Search the data below for the word "yang" and report how many lines contain it. Nothing but the number is needed.

## Task inputs
────────────────

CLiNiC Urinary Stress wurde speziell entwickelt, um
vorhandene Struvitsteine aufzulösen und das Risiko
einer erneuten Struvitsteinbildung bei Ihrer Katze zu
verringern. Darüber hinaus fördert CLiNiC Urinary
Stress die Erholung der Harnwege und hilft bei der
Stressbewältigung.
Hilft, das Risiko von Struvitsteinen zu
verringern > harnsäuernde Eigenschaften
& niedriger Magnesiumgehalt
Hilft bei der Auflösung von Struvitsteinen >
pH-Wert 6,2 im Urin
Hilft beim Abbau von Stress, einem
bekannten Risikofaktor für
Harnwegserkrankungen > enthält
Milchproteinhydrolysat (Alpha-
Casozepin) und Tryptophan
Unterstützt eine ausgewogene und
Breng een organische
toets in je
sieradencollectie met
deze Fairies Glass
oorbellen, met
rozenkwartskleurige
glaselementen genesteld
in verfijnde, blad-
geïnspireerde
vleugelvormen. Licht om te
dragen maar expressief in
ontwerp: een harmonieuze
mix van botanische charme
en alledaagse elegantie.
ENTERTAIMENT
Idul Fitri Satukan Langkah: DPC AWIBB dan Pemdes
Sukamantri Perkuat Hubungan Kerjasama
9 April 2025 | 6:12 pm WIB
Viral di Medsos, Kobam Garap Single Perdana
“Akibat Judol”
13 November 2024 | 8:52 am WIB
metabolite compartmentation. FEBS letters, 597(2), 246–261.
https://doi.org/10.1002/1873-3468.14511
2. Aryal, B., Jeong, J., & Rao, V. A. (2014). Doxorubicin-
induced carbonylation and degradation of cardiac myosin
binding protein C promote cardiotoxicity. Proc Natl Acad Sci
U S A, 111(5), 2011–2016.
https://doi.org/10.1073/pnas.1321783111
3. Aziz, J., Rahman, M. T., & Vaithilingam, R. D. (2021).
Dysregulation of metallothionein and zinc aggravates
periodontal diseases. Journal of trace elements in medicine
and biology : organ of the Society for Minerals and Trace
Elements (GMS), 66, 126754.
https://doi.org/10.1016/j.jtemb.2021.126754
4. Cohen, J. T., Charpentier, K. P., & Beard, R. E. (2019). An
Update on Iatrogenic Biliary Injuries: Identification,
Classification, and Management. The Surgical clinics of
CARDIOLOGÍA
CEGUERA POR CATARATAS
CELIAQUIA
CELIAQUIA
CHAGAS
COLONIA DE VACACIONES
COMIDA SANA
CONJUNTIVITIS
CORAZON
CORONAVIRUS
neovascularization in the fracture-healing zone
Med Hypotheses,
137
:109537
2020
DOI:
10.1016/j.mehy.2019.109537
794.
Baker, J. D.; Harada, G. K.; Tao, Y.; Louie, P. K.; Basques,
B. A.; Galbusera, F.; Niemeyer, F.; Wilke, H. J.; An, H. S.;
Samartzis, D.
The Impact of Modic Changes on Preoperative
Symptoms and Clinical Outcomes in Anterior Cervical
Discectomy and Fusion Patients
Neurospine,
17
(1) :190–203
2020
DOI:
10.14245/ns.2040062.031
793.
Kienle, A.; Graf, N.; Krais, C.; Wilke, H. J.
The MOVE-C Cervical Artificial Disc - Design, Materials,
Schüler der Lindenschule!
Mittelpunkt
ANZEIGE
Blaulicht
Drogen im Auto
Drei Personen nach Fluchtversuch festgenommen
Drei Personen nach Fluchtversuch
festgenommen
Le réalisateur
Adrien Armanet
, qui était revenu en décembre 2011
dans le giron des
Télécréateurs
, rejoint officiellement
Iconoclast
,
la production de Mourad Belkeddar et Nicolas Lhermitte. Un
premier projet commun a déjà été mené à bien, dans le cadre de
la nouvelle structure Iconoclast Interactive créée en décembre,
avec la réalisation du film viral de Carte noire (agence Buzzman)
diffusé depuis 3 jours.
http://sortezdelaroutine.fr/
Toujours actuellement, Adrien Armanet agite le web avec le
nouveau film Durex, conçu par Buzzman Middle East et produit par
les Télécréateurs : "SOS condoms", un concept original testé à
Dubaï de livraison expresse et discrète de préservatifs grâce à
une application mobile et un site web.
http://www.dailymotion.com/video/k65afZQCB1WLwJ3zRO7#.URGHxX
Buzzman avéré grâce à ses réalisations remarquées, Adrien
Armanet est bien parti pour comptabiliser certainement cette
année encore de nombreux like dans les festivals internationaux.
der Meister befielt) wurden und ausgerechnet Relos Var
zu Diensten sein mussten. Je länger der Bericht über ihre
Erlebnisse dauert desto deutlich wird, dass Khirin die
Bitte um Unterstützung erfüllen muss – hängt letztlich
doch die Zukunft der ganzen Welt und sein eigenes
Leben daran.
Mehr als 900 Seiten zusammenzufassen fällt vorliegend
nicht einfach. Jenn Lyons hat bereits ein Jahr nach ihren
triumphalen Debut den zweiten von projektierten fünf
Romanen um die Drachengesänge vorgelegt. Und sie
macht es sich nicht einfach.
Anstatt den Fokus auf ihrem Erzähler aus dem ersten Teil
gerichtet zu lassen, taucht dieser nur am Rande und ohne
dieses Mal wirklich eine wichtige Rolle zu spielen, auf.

────────────────

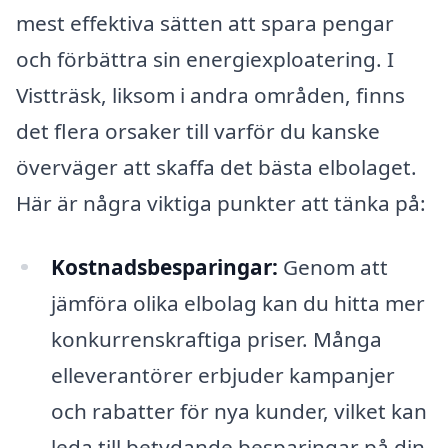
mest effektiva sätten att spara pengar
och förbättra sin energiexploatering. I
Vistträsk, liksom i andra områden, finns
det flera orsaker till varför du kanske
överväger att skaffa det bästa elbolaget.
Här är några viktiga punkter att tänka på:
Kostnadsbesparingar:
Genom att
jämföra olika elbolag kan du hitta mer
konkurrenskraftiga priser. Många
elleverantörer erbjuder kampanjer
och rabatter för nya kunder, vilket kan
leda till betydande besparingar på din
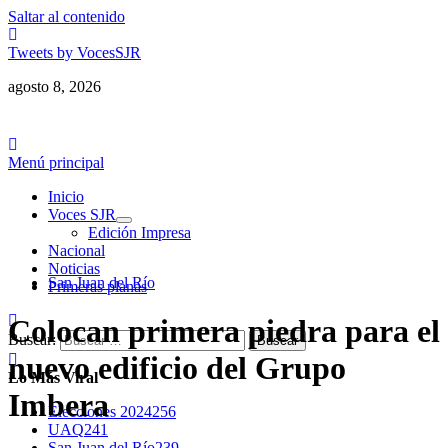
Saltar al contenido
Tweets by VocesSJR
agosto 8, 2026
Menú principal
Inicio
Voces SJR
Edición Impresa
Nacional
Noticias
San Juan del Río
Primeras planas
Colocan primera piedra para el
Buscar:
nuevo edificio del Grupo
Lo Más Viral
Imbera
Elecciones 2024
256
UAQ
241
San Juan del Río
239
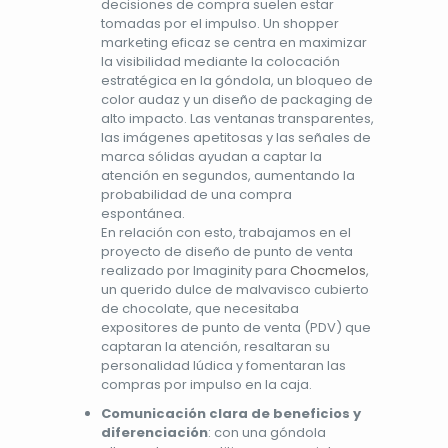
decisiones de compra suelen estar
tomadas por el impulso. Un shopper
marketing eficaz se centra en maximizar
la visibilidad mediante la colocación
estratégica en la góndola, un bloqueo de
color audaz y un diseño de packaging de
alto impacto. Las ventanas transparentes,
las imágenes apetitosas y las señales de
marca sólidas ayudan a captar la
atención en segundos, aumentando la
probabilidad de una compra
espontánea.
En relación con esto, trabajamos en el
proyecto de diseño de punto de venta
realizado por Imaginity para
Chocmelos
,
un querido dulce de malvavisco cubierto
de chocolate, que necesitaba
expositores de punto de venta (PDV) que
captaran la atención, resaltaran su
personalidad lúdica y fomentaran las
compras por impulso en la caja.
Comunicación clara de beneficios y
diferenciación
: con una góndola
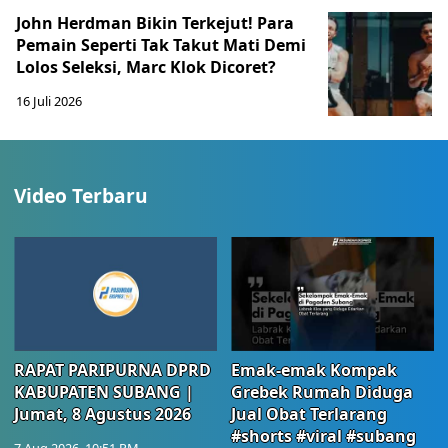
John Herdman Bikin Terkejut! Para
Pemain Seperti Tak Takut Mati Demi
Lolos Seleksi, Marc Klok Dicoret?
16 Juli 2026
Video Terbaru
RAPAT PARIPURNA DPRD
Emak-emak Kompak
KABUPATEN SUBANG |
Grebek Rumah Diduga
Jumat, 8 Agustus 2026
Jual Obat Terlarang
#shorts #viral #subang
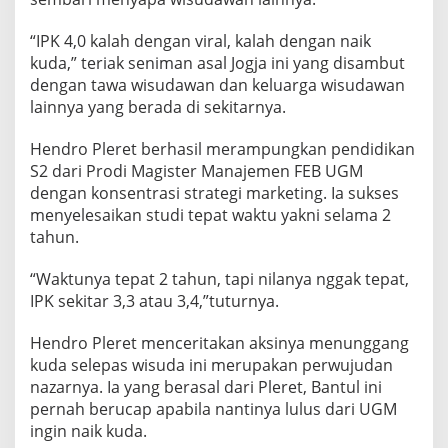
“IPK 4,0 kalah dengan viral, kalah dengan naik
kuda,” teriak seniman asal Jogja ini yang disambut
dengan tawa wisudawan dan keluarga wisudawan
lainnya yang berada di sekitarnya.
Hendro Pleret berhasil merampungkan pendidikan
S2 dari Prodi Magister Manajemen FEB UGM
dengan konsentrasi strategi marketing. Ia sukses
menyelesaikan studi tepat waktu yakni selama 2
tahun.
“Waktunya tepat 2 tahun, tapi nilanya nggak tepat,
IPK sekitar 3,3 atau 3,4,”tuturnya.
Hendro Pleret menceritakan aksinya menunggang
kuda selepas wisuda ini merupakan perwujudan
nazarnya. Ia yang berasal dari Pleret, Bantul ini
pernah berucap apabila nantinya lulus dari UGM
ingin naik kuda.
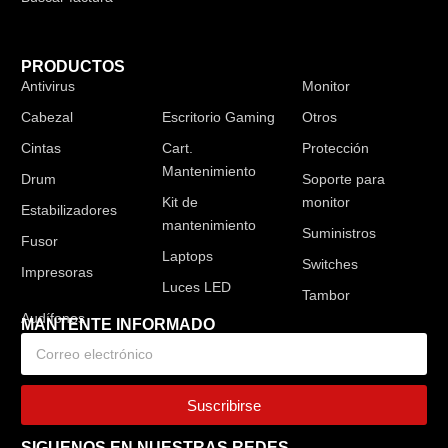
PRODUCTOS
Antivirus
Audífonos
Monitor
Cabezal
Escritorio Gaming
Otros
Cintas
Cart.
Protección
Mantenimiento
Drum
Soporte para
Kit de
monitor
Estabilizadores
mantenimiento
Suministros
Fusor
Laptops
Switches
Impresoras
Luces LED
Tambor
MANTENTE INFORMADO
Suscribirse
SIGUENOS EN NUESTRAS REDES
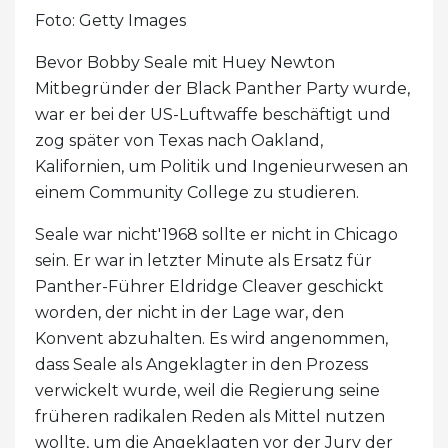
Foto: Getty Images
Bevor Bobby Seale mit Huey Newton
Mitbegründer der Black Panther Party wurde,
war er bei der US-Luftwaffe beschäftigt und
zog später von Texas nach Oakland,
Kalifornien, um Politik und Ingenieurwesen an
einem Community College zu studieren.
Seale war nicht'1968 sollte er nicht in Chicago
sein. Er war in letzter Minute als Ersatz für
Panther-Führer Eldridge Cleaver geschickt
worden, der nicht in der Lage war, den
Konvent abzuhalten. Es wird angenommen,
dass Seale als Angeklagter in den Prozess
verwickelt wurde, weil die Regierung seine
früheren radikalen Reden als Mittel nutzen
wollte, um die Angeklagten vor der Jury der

────────────────

## Solution to this exercise
3